How Jurassic World: Fallen Kingdom Drives Home the Franchise Themes

Aside from Blue, who has been developing as her own character over the course of two films now, Fallen Kingdom also presents dinosaurs to the audience with more than just a shot of them aimlessly roaming. They interact, such as the Sinoceratops that unintentionally wakes Owen up from his unconscious state, or more memorably, the unfortunate brachiosaurus that tries to escape at the edge of the pier, only to be slowly consumed by volcanic ash and lava. It's a powerfully emotional scene that reminds audiences that if we're to discuss human action and the complex and fragile balance of nature, we have to remember that it isn't something we can solve with logic alone.

There are variables in that equation that aren't wholly rational, of course. Malcolm mentions this in the hearing when he briefly states that allowing the dinosaurs to die is sad, but necessary, implying that in order to restore the equilibrium, we are sometimes required to disregard emotion and the notion that all life is equal.


The end of the film takes it a step further by showing us the mess that can occur when humans tamper with the natural order too much. Because humankind isn't just reckless when greed is involved. Recklessness and greed created the dinosaurs and brought them off of Isla Sorna, but it was human emotion and empathy that ultimately unleashed them on to the world. Owen and Claire debated saving the dinosaurs before Maisie (Isabella Sermon) impulsively releases them, justifying her actions by stating that in the end, it doesn't matter if they were man-made -- they're alive, just like her. This emphasis on the fact that humans often act without thought, which may seem justifiable at the time, but can result in dire consequences, is what Malcolm has been arguing from the beginning.
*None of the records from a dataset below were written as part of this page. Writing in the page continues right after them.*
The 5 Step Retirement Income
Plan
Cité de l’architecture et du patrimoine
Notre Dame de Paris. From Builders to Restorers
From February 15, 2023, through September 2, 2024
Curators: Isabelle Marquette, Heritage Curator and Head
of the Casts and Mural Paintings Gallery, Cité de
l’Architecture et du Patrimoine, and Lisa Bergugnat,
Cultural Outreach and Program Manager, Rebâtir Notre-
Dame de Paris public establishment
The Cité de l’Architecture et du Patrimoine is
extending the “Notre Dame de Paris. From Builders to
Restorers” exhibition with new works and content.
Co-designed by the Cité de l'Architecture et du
The film explores all sides of the argument and makes each point clear in almost every way possible. Audiences can understand the franchises' themes with even greater clarity by relating to the characters and animals in the film. In that way, Jurassic World: Fallen Kingdom has developed the discussion that began in Jurassic Park, and the franchise is now poised to delve even further into it in the currently titled Jurassic Park 3, in which humankind must no doubt deal with the consequences of greed-fueled scientific progress. Until the conclusion of this trilogy is released, Fallen Kingdom has given us a lot to think about.

Directed by J.A. Bayona and written by Colin Trevorrow and Derek Connolly, Jurassic World: Fallen Kingdom stars Chris Pratt, Bryce Dallas Howard and B.D. Wong, along with Toby Jones, Rafe Spall, Justice Smith, Daniella Pineda, Ted Levine, Geraldine Chaplin, James Cromwell and Jeff Goldblum. In theaters June 22.